The case of Terri Schiavo took several twists and turns on Friday when a committee of the U.S. House of Representatives issued subpoenas to her and her husband Michael to appear at a congressional hearing later this month. The action prompted a brief postponement of the removal of a feeding tube keeping Terri Schiavo alive.

Congressional Republicans like House Majority Leader Tom DeLay say they acted to save Terri Schiavo's life. "All I know is Terri is alive, and this judge in Florida wants to pull her feeding tube and let her starve for two weeks. That is barbaric," he said.

However, the order was reinstated by a Florida Judge who has ruled consistently in favor of Terri Schiavo's husband Michael, who has been seeking to remove his wife's feeding tube for more than a decade.

The Florida woman has been in what doctors call a persistent vegetative state for 15 years after her heart temporarily stopped beating, possibly due to an eating disorder.
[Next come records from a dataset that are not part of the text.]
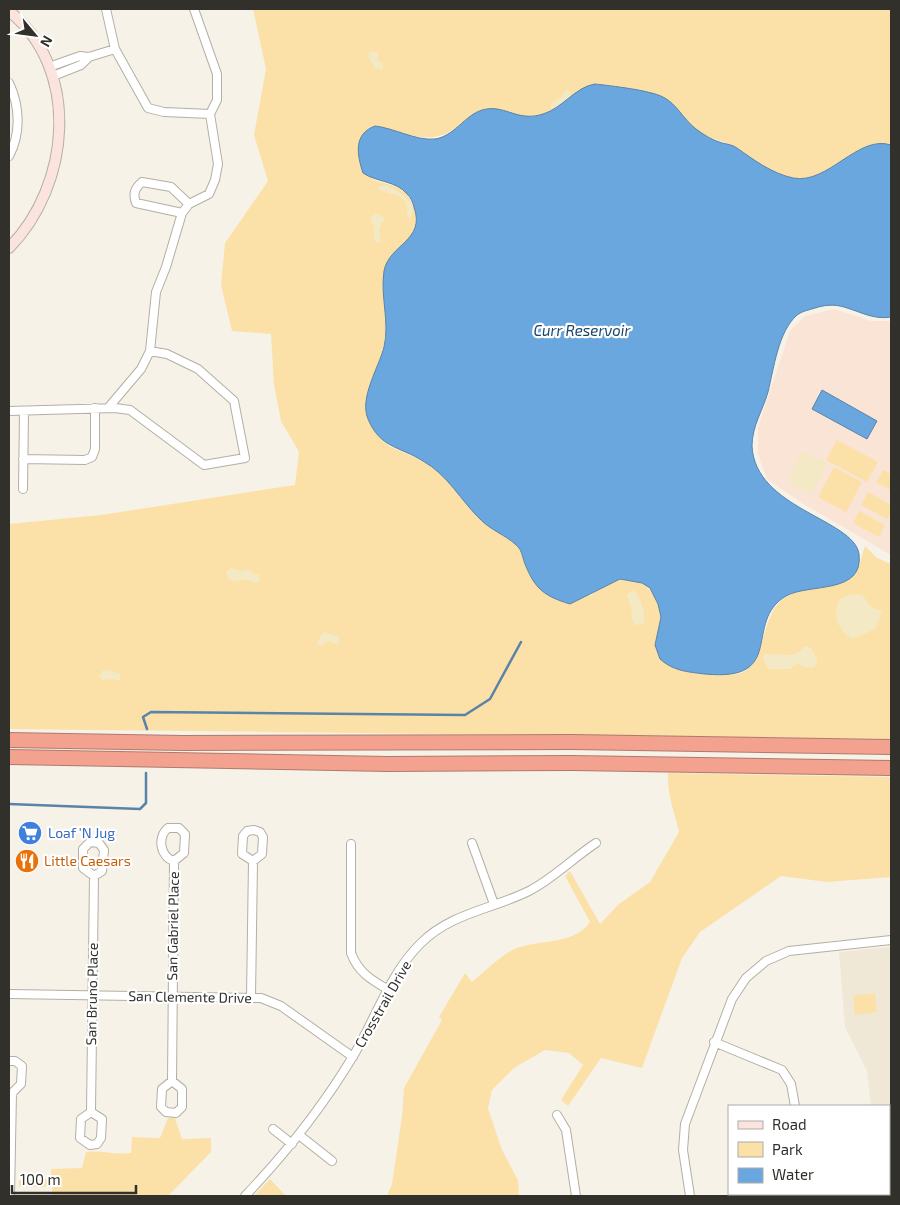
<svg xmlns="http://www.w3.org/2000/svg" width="900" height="1205" font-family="'Exo 2',sans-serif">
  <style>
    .commercial { fill: #f9e4d6 }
    .built { fill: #f0e8d6 }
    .green { fill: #fbe1a8 }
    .sand { fill: #f3e9c4 }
    .water { fill: #6aa7de; stroke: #5983a8 }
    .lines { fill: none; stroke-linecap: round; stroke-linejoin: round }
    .stream { stroke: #5983a8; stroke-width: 2.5 }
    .street-casing { stroke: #b4afa5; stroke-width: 10 }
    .secondary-casing { stroke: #b4afa5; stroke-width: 12 }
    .highway-casing { stroke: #af7a6d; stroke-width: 16 }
    .street { stroke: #fff; stroke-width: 8 }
    .secondary { stroke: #fbe3de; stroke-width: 10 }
    .highway { stroke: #f3a290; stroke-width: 14 }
    .labels { text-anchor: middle; stroke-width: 4.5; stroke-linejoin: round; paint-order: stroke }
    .shop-label { font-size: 14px; fill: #366cbe; stroke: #fff; text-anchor: start }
    .food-label { font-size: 14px; fill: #c56008; stroke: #fff; text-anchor: start }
    .street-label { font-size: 14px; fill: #31302b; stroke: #fff }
    .water-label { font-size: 15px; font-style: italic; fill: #19456a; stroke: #fff }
  </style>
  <rect width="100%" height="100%" fill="#f7f2e7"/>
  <path class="commercial" d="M834,309L871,321H891V555L802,503L767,479L758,454V427L790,331L805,316Z"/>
  <path class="built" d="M891,947V1196H881L880,1194H889V1106H871L867,1071L845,1027L839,952Z"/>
  <path class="green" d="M253,9H891V145C865,142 840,163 818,175C797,186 765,169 747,157C743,154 740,149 736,147C722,139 710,141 694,128C682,118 675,105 662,96L578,90C537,126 529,117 479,110C456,127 445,142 415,136L371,179L397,187L407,193L417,214L416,227L409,239L390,257L384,300L387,322L384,345L367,397V417L389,446L425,462L445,477L481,520L516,544L521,551L524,562L590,596C599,588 609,580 621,579C643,576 661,596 661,618C660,626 657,636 655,645C680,668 682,675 718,674C724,674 731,675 737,674C768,669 758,614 786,597C807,583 835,592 854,574C860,568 862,554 865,546L877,558L891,564V739L9,729V524L101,515L295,485L299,452L281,421L274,385L271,334L232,331L221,285L225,243L268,181L254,135L266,69Z
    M837,440L878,462L867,482L826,460Z
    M834,467L862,482L846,512L818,497Z
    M883,470L891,474V490L876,482Z
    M868,492L891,505V512L887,519L861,505Z
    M859,511L885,525L879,537L853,523Z
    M668,773L891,777V877L827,882L781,876L700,932L682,958L642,1068L601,1058L568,1106L561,1100L583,1065L569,1053L545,1050L514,1068L492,1090L488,1108L502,1150L518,1180L519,1196H387L392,1184L402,1116L404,1088L442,1020L439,1017L465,973L472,982C484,972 496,960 509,952C533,937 572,948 590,922L565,876L570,871L600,924L619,904L650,882L679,832C674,811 667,794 668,773Z
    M875,993L877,1012L855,1015L853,996Z
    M168,1118H175L182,1139L211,1138V1152L168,1196H52V1187H19V1180L51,1179V1169L82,1168L86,1152C103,1150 113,1155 131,1153L132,1137L160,1138Z
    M270,1179L286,1196H254Z"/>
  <path class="sand" d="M370,51L379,53L377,59L383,64L382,70L376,69L368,57Z
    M567,89L571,92L570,99L553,110L550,104L559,99Z
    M384,185C396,189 420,202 410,218L407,216C410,188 387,198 377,188Z
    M376,213L385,218L379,228L381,241L377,243L374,240V227L370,218Z
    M802,451L828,464L811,495L788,481Z
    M231,568L240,571L249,569L254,574H259L260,580L255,583L244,579L238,581L229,580L226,572Z
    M633,590C641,596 646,615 644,624L635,625L631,617L632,610L627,595Z
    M858,594L863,596L871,607L882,611L875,629L853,639C840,634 831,614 839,601C843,595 851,595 858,594Z
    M323,632L339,637L340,641L337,644L329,641L320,646L317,643Z
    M805,646L811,648L817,658V664L813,668L804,667L798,663L790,669H769L763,660L764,654L791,655L798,653Z
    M109,670L120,674V681L112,679L103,680L99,677L102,671Z"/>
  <path class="water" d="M595,84C612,86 649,90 663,97C677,104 683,119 696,129C704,135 712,140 722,143C727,144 733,145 737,148C754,160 771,173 793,178C828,185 858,134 891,145V317C874,320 861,312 844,307C834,304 824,305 815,308C809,310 802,311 797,315C778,332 774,368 768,392C763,410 752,426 752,446C755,509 854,519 859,554C864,595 809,583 786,596C742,622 788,682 705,674C688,672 673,671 660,659L655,645L661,617L658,604L650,588L642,583L620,579L570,604C544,596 535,589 525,564C522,556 522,549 515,544C505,535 491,530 481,520C461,501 448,475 423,461C399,446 380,448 368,419C359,398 379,367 384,347C390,322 380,296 384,271C389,244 426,241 414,207C413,203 411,197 407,194C397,181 376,182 363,173C357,155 353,134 375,126C394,128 416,141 435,139C456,136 467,111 487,109C506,106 519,122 543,114C563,108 575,87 595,84Z
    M822,390L877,421L867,439L812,409Z"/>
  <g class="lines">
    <path class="stream" d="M147,729L143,717L151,712L465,715L490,699L521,642
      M9,804L140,809L146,803V773"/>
    <g class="street-casing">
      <path id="street" d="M106,9L115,49L148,108L164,112L210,114
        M49,67L80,56L89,57L115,49
        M53,76L81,65L89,57
        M9,83C20,106 21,134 9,156
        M182,213L136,203C133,194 134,189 142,182L171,187L189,204
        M108,408L141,369L150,351
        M9,411L115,408L130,410L204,465L245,458L234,401L198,369L167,354L150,351L156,292L166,267L182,213L189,204L209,194L215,180L218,164L210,114L217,100V74L194,9
        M23,459L85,460L92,457L95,449V408
        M23,489L24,412
        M168,828H179L185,834L184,853L174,861C160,857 157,837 168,828Z
        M254,830L260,832L263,837L262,854L253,861L242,854L243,836L247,831Z
        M90,842L99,843L104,850L102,871L94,876L83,868V849Z
        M472,843L494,904
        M351,844V953C358,972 371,980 389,990
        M9,994L261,998L281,1006L353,1057
        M251,997L253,861
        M714,1042L782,1070L791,1084L795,1106
        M9,1061H15L22,1066L21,1084L12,1093
        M172,1081L174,861
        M172,1081L182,1089V1107L176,1113L166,1112L161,1107L162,1089Z
        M91,1112L94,876
        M91,1112L102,1119L101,1138L97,1144L90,1145L80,1138L81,1119Z
        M557,1115L566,1130L576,1196
        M273,1129L292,1144
        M299,1135L332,1161
        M802,1194V1196
        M10,1196L12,1093
        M245,1196C287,1152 324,1105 355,1053C376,1017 391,972 421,943C451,913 493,909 529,891C554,878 573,858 596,843
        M690,1196L683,1150L685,1124L732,999L746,978L766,961L789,951L891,940"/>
    </g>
    <g class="secondary-casing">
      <path id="secondary" d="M9,11C81,69 71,185 9,248"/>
    </g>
    <g class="highway-casing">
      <path id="highway" d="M9,740L183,743L572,742L891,747
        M9,757L388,764L572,763L891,768"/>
    </g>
    <use href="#street" class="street"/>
    <use href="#secondary" class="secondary"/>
    <use href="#highway" class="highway"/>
  </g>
  <defs>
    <g id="supermarket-disc" transform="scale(1.25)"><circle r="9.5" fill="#3f7fe0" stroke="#fff"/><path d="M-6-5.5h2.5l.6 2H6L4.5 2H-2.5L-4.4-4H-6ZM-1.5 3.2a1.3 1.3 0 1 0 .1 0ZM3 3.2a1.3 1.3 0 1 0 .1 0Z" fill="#fff"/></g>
    <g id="restaurant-disc" transform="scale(1.25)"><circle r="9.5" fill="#e8710a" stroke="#fff"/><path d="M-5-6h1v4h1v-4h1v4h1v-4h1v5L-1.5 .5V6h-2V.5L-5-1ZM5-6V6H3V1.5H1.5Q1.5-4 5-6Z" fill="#fff"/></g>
  </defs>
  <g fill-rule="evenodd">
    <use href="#supermarket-disc" x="30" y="833"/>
    <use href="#restaurant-disc" x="27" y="861"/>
  </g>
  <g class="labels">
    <g class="shop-label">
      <text x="48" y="838">Loaf 'N Jug</text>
    </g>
    <g class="food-label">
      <text x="44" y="866">Little Caesars</text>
    </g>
    <g class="street-label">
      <text transform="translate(173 926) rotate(-89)" y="5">San Gabriel Place</text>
      <text transform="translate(92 994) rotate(-89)" y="5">San Bruno Place</text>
      <text transform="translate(190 997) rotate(1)" y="5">San Clemente Drive</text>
      <text transform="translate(383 1004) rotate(-60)" y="5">Crosstrail Drive</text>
    </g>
    <g class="water-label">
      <text x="582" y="336">Curr Reservoir</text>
    </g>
  </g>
  <rect width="900" height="1205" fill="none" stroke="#31302b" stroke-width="20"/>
  <rect x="728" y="1105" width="162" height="90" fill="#ffffff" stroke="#adacaa"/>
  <rect x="738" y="1121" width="25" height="8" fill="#fbe3de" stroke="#adacaa"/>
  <text x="772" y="1130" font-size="15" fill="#31302b">Road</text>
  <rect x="738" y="1142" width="25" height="15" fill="#fbe1a8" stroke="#adacaa"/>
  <text x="772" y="1155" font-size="15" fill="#31302b">Park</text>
  <rect x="738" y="1168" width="25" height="15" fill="#6aa7de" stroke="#adacaa"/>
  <text x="772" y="1180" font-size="15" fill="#31302b">Water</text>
  <g transform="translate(35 35) rotate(119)" stroke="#ffffff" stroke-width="4" paint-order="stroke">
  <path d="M0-4L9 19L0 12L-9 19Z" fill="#31302b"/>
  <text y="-8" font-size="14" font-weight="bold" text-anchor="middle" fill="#31302b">N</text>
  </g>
  <path d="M12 1185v8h124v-8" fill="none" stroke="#31302b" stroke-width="2.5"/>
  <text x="20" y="1185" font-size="15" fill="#31302b" stroke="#ffffff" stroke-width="4" paint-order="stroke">100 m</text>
</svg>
Terri Schiavo's husband and her parents have been fighting each other in Florida courts about whether she should be kept alive. Terri Schiavo's parents say their daughter's changing facial expressions are not involuntary, as medical experts say, but evidence of cognition and even emotion.

Kenneth Goodman who is the director of the Bioethics program at the University of Miami has followed the case closely. He says such reactions from close relatives in end-of-life cases are not unusual, but medical experts who have examined Terri Shiavo say she will never regain consciousness.

"There is no cognition in this poor woman,” he said. “There is nothing going on in her poor head. It is a tragedy and it has torn a family apart but the medical facts are not in dispute among credible physicians. She is in a persistent vegetative state. The fact of the matter is that her cerebral cortex is full of spinal fluid. She is incapable of experiencing or thinking anything."

Nearly two years ago, after a court ruled that Mr. Schiavo had the legal right to remove his wife's feeding tube, Florida's legislature passed an emergency measure allowing Florida's Governor, Jeb Bush, to intervene in the case. Mr. Bush, a staunch supporter of Terri Schiavo's parents, ordered that she be kept alive.

However, Florida's Supreme Court ruled against the governor, and the U.S. Supreme Court declined to hear the case, clearing the way for Michael Schiavo to remove the feeding tube. Kenneth Goodman of the University of Miami says the case, and its seemingly never-ending appeals has now become a political issue.

"I do not think the country has seen anything this extraordinary,” he added. “This is in the realm of health care, the most litigated case ever. This case has bounced up and back through the courts over a long period of time. The worst thing about it is that it is driven by distinctive facts of a family dispute and a bunch of partisans who have managed to push all the right buttons."

Mr. Goodman says the practice of people being able to refuse medical treatment through their spouse, something he says has been a long-accepted practice in the United States, is now being called into question, and even challenged in U.S. courts.

Experts say without her feeding tube it could take a week, or longer for Terri Schiavo to die. Florida politicians and Congressional supporters of her parents have vowed in coming days to enact emergency legislation, and file appeals in Federal Courts to have Terri Schiavo's feeding tube reinstated before she dies.